Qui est journaliste ? Qui fait partie de la presse ? C’était le débat de la semaine. Je ne vais ni revenir sur le débat ni répondre à ces deux interrogations. D’abord parce qu’avec la montée du numérique, les choses ont définitivement changé et ces questions n’ont que peu d’intérêt pour le public, principal consommateur d’information. Cependant, je ne vais pas me priver de charger mes confrères et nos organes de presse dans cette analyse.
La pilule de la révolution (si le mot est lourd, je vous laisse le choix entre l’évolution et le changement) est amère, douloureuse, tel un animal lors du processus de mutation. Mais elle est nécessaire, car plus tard, teintée de réticence, il sera sûrement trop tard. Un média, quel qu’il soit, n’est rien sans un public, un grand public. Où se trouve-t-il ? Comment le retrouver ? Comment le « conquérir » sans influence ? Etc. Ces questions, chaque média sérieux, doté d’une vision et qui espère traverser les ans et les décennies, doit se les poser. Au cas contraire, qu’il ferme et devienne détaillant de stylos Bic (parce que là-bas, on n’a pas encore changé l’équipe séculaire qui gagne toujours).

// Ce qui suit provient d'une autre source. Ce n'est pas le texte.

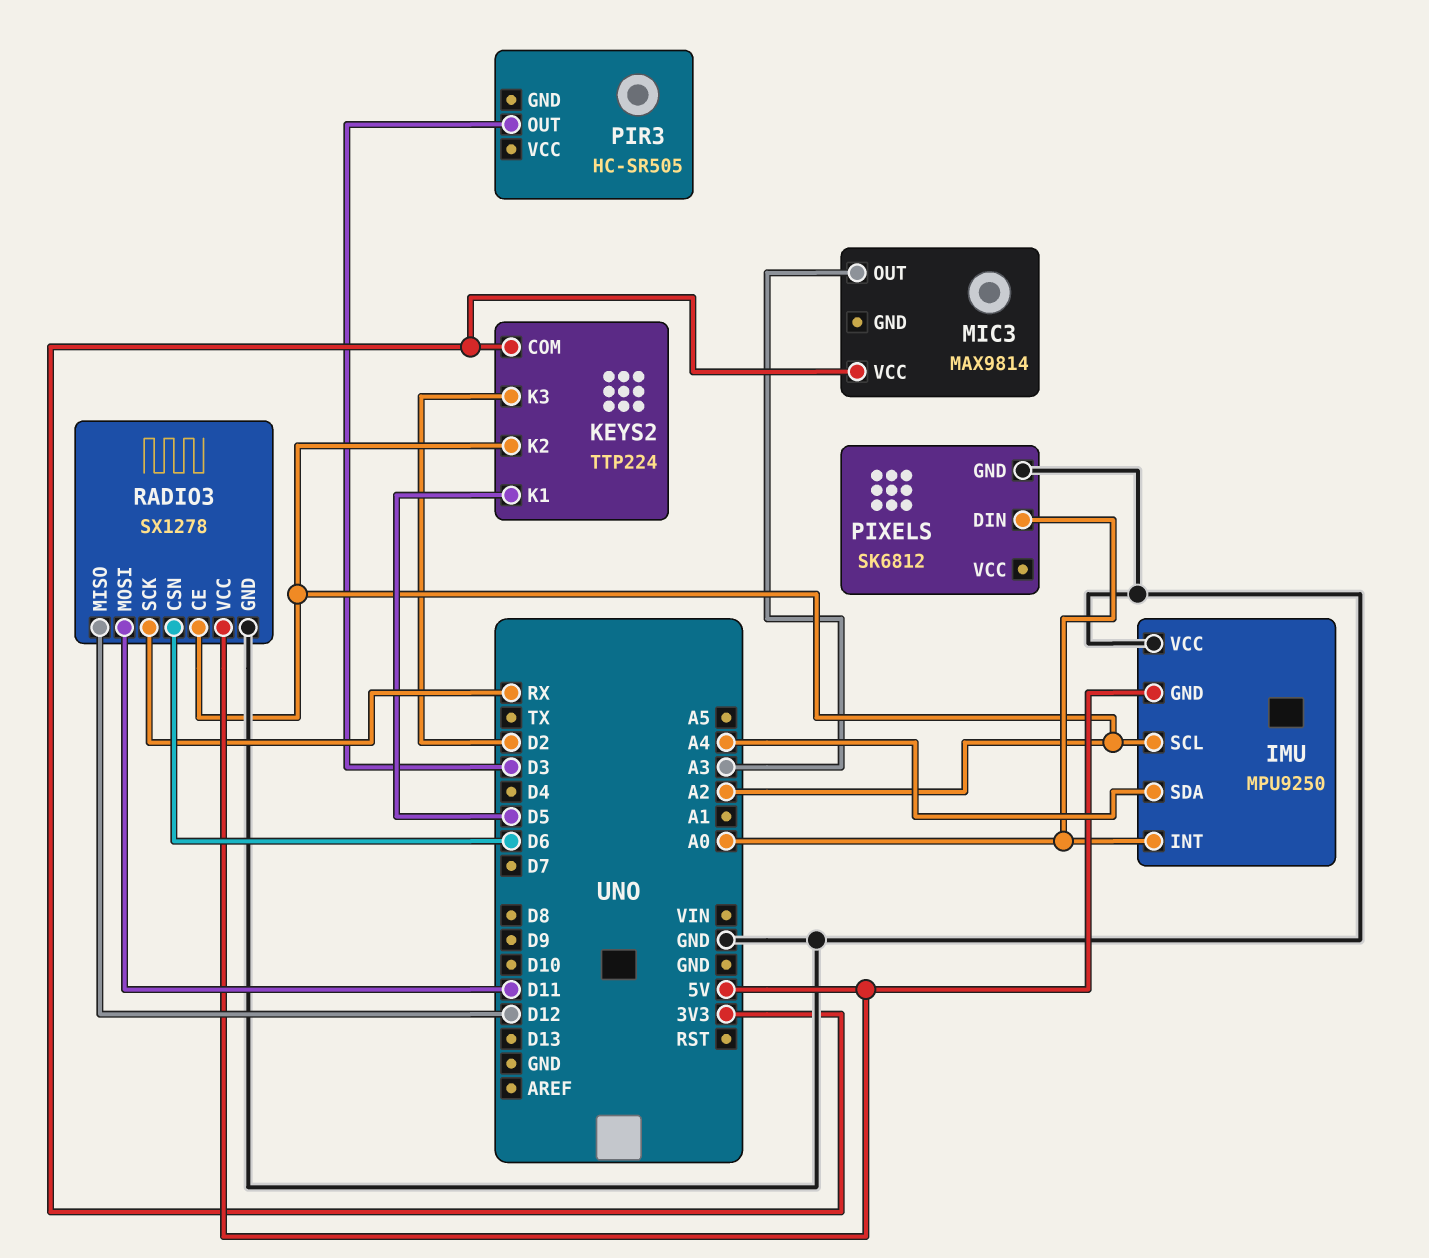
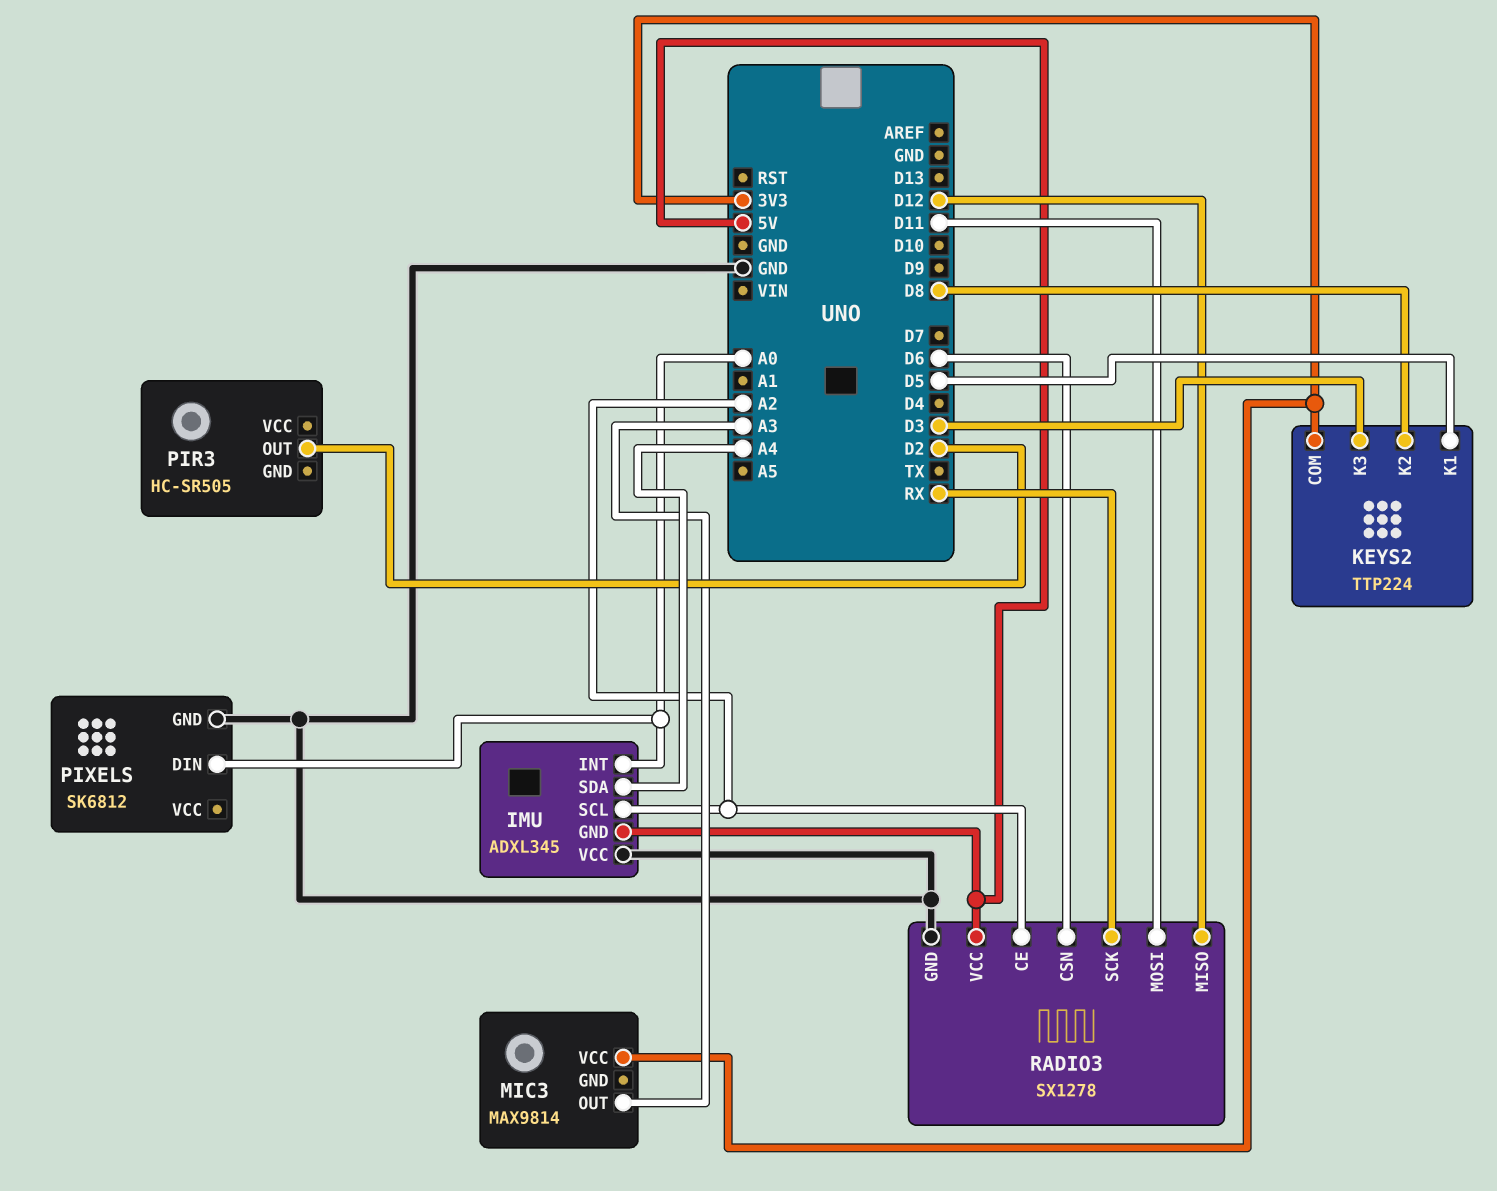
IMU: MPU9250 -> ADXL345
KEYS2 pin K2: A2 -> D8
KEYS2 pin K3: D2 -> D3
PIR3 pin OUT: D3 -> D2

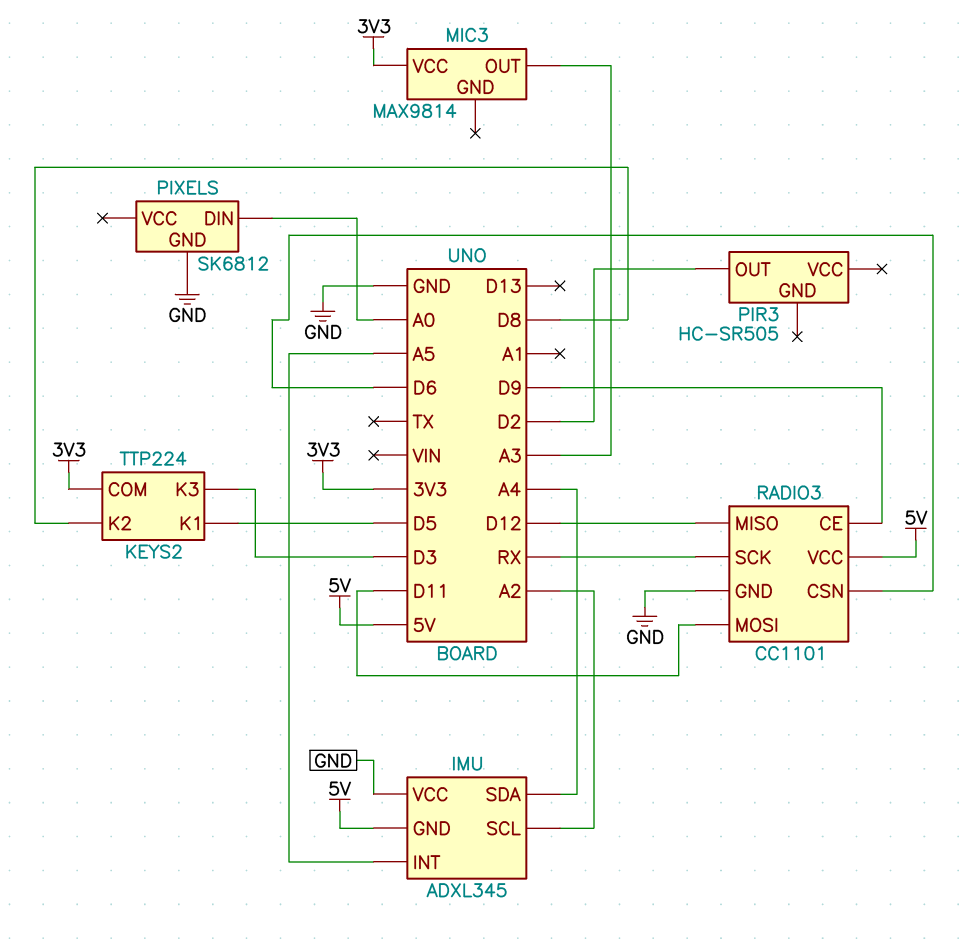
IMU pin INT: A0 -> A5
RADIO3: SX1278 -> CC1101
RADIO3 pin CE: A2 -> D9

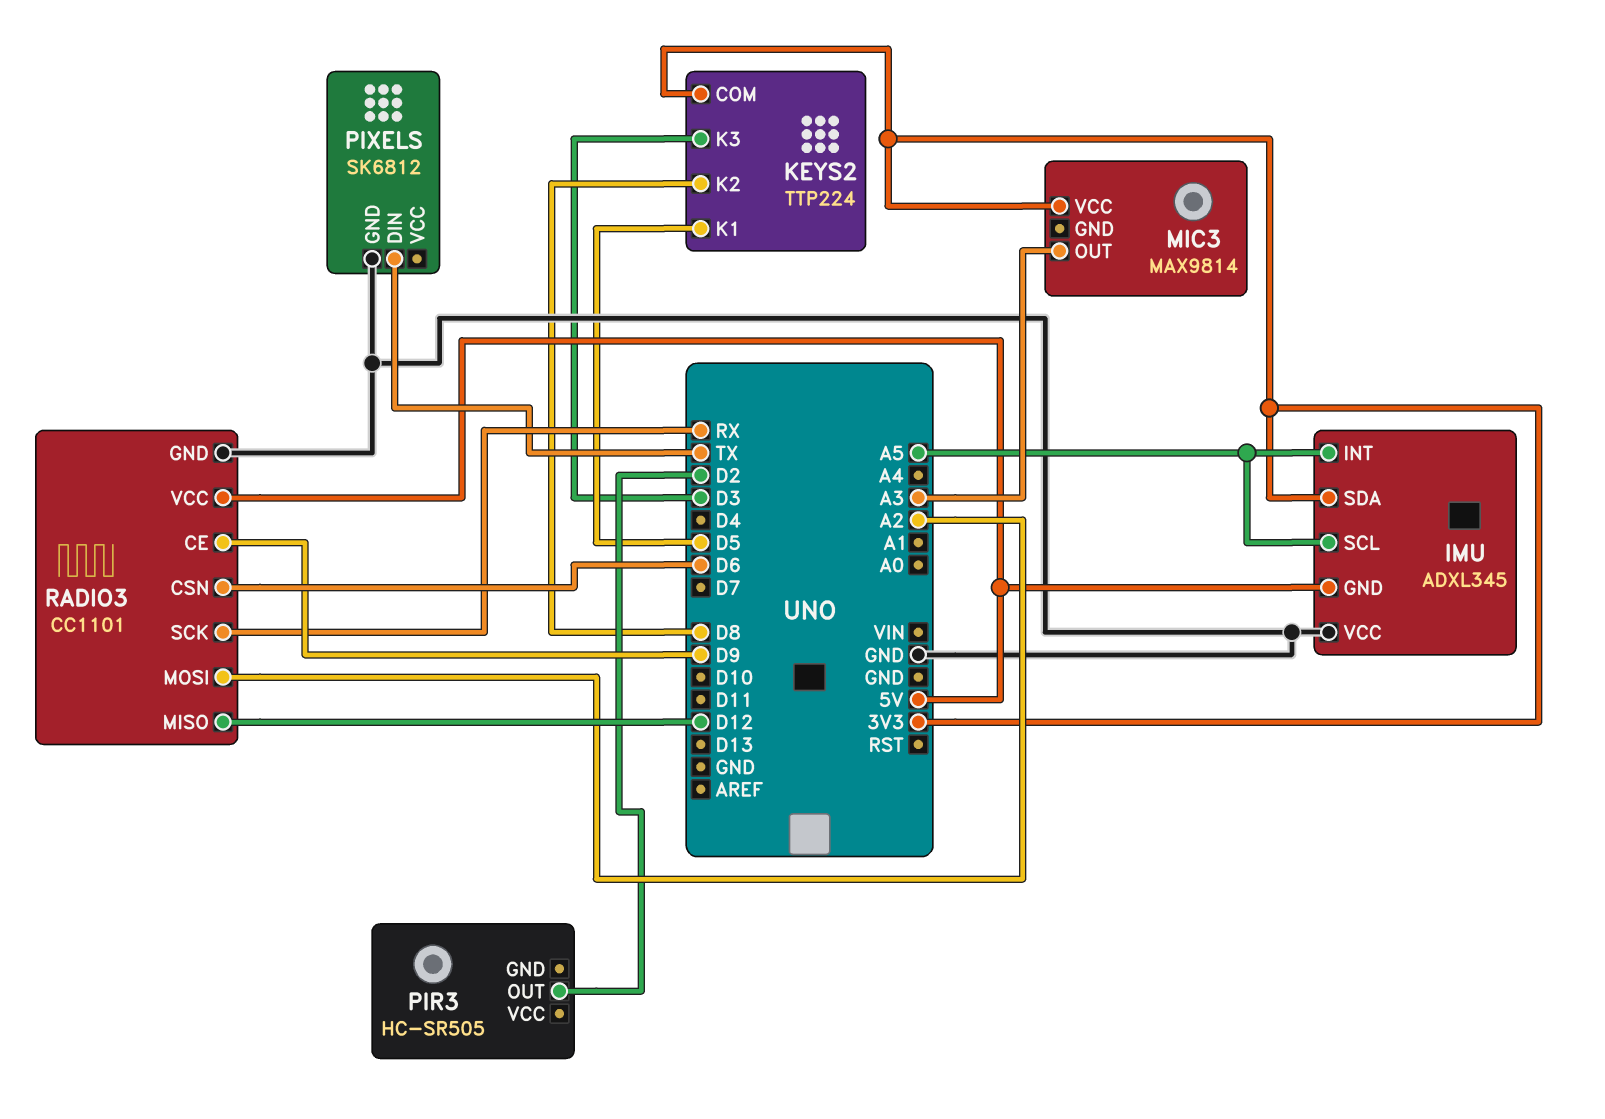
IMU pin SCL: A2 -> A5
IMU pin SDA: A4 -> 3V3
PIXELS pin DIN: A0 -> TX
RADIO3 pin MOSI: D11 -> A2

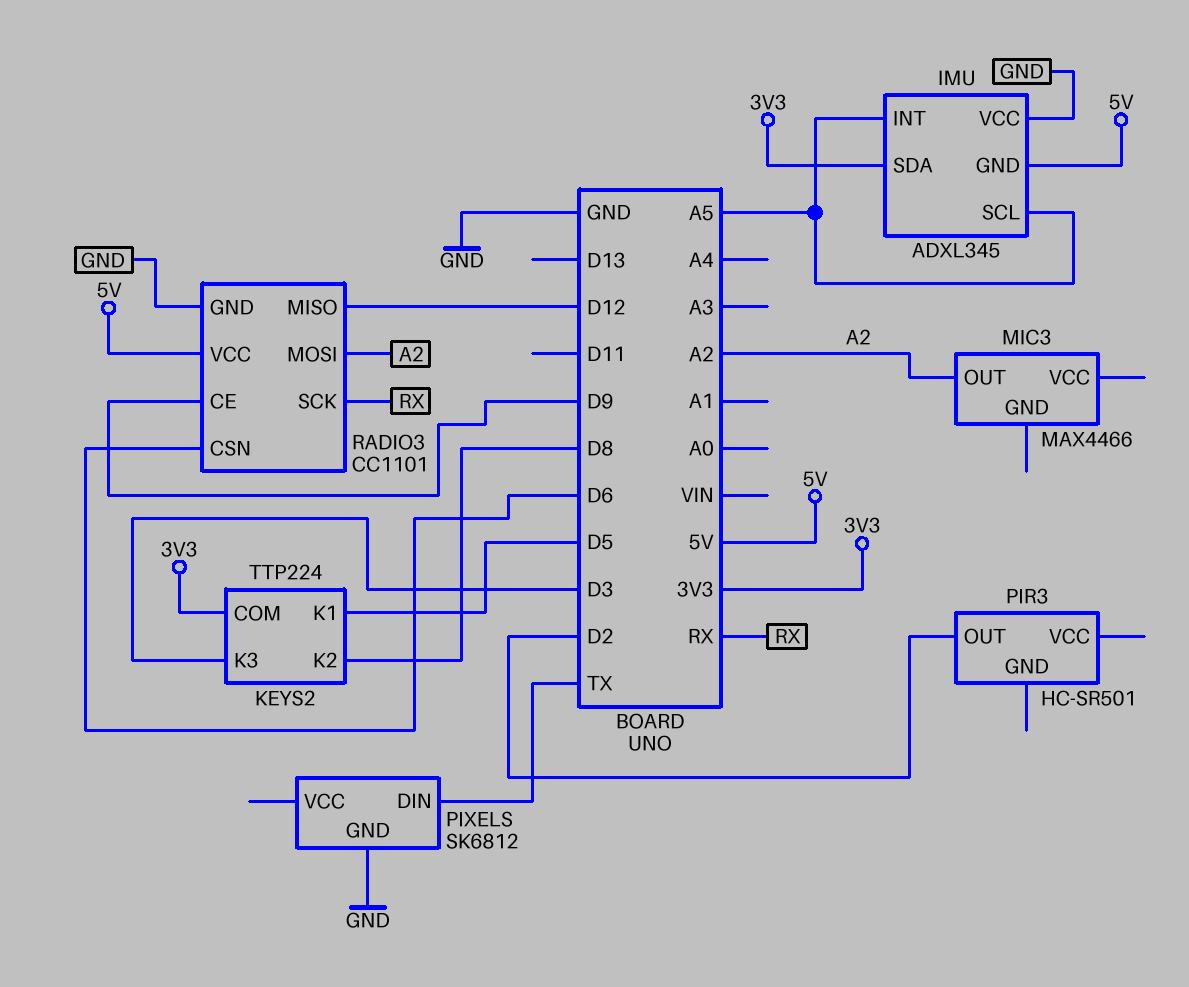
MIC3: MAX9814 -> MAX4466
MIC3 pin OUT: A3 -> A2
MIC3 pin VCC: 3V3 -> none
PIR3: HC-SR505 -> HC-SR501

Au Tchad, si les médias traditionnels tirent le diable par la queue, c’est parce qu’ils ont refusé de prendre le train du numérique (bien sûr que le train n’a pas quitté le quai et qu’il n’est guère trop tard pour se rattraper). Pourtant, au moment où, au Tchad, nous évoquons la transition de l’analogique au numérique, des médias comme Skyrock se sont déjà numérisés et Mediapart est déjà 100 % numérique. Des exemples comme ceux-là, il y en a partout pour celui qui peut mettre son ego de côté et muter quand c’est nécessaire. Aujourd’hui, les journaux classiques n’arrivent même pas à paraître régulièrement et il faut une alchimie pour écouler les imprimés. Les radios, qui sont encore les premiers canaux d’information, perdent de jour en jour de l’audience. Tout cela s’explique par leur absence dans la sphère numérique.
Le succès que connaît Le Ndjam Post, c’est en grande partie grâce à TikTok. Contrairement aux autres réseaux sociaux, il est, à mon sens, le seul qui soit accessible sans pour autant avoir un compte, chose qui facilite la tâche à des millions de Tchadiens qui, d’une part, ne veulent pas et, d’autre part, ne peuvent pas se créer un compte. Tchad Infos et MRTV veulent emboîter le pas. Le premier, très suivi sur Facebook et lu sur le web, n’arrive pas à diversifier ses contenus TikTok, se contente des vox populi et mise sur l’effet du buzz. Le second relaie ses contenus télévisés sur TikTok. Quelle mauvaise idée !
Le vide demeure encore trop profond et les autres médias ne veulent (le mot est juste) pas le remplir. Pourtant, la nature a horreur du vide ; ce sont ceux qu’on appelle les tiktokeurs qui tendent à le remplir. Bonjour l’amateurisme ! Informer est une mission suffisamment importante pour que les journalistes et les médias ne laissent pas ce terrain aux non-professionnels. Mais en même temps, on ne peut pas leur en vouloir dans la mesure où ce ne sont pas eux qui ont choisi d’informer, mais ce sont les détenteurs d’informations qui les poussent, voire les soudoient, à se livrer à cet exercice. Les politiques, eux, sont en grande partie responsables de ce qui est en train de devenir un désordre : plus soucieux d’avoir une « large diffusion » et les pages Facebook fictives ayant montré leurs limites, ces hommes et femmes se sont tournés vers ces créateurs de contenu, moins exigeants que les médias et moins soucieux de l’éthique que les journalistes.
En plus d’informer, les médias doivent toucher un nombre conséquent et illimité de personnes. Facebook est dépassé ; la génération Z n’y est plus. Ceux qui n’ont pas eu la chance d’aller à l’école n’y sont pas. Nos parents des milieux ruraux non plus. Il ne reste qu’un petit groupe qui “s’élitise” du jour au lendemain ; une poignée de main, j’allais dire.
Médias et journalistes ne doivent pas se lamenter, pleurnicher et couler encre et salive ; ils doivent reprendre le terrain de l’information. Partout. Les créateurs de contenu, quant à eux, ne doivent pas se considérer comme des rivaux de personnes dont le métier est encadré par des lois, du moment où ils jouissent encore d’une large liberté.